(Data extracts begins)
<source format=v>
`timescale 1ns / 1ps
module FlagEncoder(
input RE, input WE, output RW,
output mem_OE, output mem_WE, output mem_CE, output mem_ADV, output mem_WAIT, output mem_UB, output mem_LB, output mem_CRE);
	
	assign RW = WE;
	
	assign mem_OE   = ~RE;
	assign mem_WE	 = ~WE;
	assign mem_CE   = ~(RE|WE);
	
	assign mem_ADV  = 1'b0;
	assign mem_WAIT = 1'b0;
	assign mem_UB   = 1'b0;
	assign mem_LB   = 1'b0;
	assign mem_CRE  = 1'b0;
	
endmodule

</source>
(Data extracts ends)
(Data extracts begins)
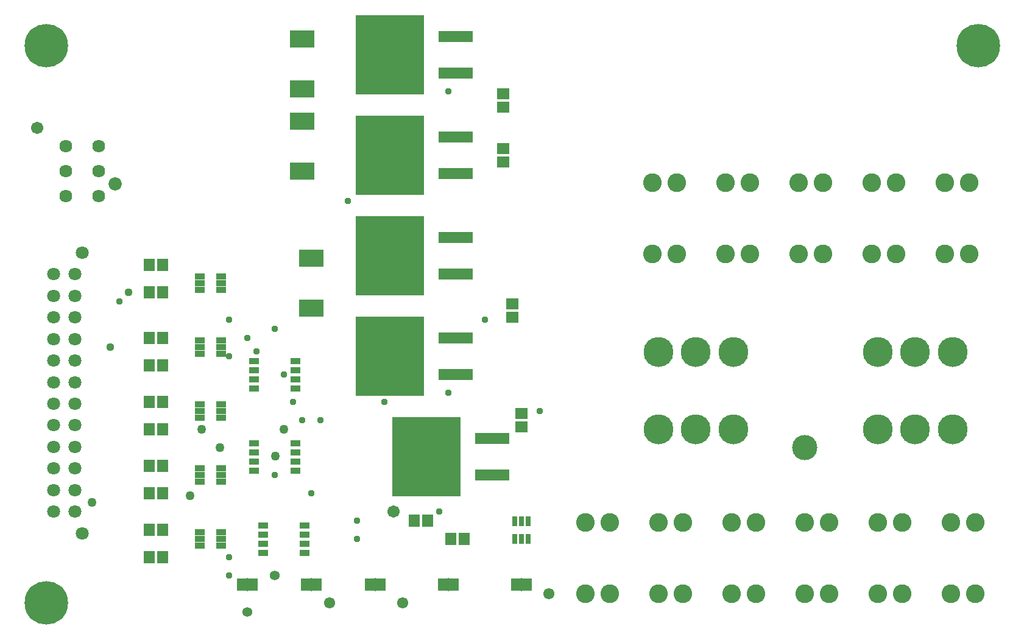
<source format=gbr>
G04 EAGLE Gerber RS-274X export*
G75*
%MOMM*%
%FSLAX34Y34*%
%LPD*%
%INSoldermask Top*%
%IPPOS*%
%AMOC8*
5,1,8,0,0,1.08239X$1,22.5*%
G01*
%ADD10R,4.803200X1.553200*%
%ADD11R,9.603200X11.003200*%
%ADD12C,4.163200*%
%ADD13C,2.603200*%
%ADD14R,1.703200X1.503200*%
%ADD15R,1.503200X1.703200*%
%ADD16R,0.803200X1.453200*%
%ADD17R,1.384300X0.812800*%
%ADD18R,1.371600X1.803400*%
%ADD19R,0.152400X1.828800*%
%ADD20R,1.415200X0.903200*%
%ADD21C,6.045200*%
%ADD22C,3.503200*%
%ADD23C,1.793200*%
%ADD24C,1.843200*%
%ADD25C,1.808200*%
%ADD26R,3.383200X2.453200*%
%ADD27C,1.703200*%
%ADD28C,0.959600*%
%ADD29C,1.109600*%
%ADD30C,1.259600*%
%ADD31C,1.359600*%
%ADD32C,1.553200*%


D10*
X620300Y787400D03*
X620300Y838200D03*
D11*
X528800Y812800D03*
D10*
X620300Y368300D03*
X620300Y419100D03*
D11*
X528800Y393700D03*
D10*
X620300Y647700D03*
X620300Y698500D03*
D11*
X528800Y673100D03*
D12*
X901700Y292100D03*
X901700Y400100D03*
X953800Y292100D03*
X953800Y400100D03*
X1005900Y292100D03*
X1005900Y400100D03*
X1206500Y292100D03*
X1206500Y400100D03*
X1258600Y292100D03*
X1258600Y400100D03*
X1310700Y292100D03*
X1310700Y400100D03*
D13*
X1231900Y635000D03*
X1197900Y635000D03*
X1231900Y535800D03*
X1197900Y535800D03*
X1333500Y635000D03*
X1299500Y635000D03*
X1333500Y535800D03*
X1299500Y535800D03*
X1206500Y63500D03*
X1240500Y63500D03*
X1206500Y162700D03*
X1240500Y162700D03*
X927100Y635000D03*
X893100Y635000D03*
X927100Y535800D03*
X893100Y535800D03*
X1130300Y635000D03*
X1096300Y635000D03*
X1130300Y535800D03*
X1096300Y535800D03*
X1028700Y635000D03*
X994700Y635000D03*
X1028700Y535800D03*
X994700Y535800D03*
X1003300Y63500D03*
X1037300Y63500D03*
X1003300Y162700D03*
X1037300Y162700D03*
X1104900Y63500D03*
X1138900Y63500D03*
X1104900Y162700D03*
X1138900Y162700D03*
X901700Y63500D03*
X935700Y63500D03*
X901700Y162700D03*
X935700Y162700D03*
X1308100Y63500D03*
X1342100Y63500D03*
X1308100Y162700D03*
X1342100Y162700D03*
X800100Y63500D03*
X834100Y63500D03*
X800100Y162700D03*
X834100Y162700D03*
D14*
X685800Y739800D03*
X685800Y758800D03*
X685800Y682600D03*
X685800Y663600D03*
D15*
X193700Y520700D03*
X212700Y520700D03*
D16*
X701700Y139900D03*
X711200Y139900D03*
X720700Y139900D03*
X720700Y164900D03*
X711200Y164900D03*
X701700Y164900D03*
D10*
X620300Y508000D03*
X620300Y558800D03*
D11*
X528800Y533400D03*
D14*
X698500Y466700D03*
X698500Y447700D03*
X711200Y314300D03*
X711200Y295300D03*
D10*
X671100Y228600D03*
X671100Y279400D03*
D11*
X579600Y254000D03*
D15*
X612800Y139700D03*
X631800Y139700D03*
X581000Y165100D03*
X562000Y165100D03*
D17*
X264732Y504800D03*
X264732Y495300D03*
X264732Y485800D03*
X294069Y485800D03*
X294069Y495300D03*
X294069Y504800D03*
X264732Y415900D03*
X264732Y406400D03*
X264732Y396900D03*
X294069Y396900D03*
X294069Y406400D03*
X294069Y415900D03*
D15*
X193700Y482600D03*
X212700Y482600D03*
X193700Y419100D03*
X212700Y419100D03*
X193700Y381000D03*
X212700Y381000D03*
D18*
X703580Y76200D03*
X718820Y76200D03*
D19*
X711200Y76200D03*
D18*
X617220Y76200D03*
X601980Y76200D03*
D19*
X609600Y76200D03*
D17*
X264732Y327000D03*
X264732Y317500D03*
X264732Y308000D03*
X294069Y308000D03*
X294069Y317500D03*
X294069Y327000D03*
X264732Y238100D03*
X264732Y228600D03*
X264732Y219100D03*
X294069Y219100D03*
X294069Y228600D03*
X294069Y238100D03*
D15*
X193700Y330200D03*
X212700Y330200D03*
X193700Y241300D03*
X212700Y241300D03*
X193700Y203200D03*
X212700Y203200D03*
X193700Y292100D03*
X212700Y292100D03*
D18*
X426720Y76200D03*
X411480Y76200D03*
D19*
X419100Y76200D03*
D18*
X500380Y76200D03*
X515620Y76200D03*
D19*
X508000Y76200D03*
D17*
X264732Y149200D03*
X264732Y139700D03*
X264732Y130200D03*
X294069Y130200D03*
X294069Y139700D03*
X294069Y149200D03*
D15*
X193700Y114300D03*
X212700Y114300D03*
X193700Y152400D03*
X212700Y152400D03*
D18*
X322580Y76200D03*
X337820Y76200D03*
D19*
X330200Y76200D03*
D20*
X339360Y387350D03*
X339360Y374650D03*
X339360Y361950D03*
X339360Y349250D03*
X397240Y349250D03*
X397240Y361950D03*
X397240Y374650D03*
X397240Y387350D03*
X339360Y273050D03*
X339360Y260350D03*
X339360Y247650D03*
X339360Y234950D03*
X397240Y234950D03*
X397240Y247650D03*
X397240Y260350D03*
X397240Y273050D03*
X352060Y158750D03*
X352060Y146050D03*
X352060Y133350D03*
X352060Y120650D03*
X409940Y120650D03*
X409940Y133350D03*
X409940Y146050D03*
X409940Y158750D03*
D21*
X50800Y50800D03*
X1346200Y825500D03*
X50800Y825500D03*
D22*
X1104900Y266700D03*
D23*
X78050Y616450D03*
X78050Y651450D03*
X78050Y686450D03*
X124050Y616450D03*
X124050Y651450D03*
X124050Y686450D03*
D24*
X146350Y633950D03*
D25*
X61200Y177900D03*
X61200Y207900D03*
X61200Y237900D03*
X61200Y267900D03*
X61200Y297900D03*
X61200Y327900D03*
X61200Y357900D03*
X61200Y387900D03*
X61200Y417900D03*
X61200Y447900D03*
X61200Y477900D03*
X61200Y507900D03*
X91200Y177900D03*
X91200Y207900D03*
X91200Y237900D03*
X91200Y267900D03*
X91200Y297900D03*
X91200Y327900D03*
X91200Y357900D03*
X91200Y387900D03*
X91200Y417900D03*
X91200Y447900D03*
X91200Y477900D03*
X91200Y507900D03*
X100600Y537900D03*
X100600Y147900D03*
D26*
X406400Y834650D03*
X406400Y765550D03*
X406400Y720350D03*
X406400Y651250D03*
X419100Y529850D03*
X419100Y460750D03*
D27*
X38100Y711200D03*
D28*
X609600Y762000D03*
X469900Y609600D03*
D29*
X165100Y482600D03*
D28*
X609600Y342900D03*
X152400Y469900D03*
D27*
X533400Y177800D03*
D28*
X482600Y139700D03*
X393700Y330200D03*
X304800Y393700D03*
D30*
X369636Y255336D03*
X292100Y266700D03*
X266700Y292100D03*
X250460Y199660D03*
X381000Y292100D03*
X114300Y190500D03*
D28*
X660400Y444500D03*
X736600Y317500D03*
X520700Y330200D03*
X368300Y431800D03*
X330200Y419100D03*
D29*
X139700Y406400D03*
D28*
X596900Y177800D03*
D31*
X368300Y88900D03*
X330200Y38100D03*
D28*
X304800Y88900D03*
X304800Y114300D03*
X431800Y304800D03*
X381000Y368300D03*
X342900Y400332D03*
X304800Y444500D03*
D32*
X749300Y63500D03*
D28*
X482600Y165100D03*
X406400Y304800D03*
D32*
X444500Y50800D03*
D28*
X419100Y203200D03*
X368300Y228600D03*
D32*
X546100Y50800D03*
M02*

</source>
(Data extracts ends)
• [What the exercise asks]: In the data above, retype exactly and only the lines between the one holding "X61200Y387900D03*" and the one holding "X369636Y255336D03*", inclusive.

• [Result below]:
X61200Y387900D03*
X61200Y417900D03*
X61200Y447900D03*
X61200Y477900D03*
X61200Y507900D03*
X91200Y177900D03*
X91200Y207900D03*
X91200Y237900D03*
X91200Y267900D03*
X91200Y297900D03*
X91200Y327900D03*
X91200Y357900D03*
X91200Y387900D03*
X91200Y417900D03*
X91200Y447900D03*
X91200Y477900D03*
X91200Y507900D03*
X100600Y537900D03*
X100600Y147900D03*
D26*
X406400Y834650D03*
X406400Y765550D03*
X406400Y720350D03*
X406400Y651250D03*
X419100Y529850D03*
X419100Y460750D03*
D27*
X38100Y711200D03*
D28*
X609600Y762000D03*
X469900Y609600D03*
D29*
X165100Y482600D03*
D28*
X609600Y342900D03*
X152400Y469900D03*
D27*
X533400Y177800D03*
D28*
X482600Y139700D03*
X393700Y330200D03*
X304800Y393700D03*
D30*
X369636Y255336D03*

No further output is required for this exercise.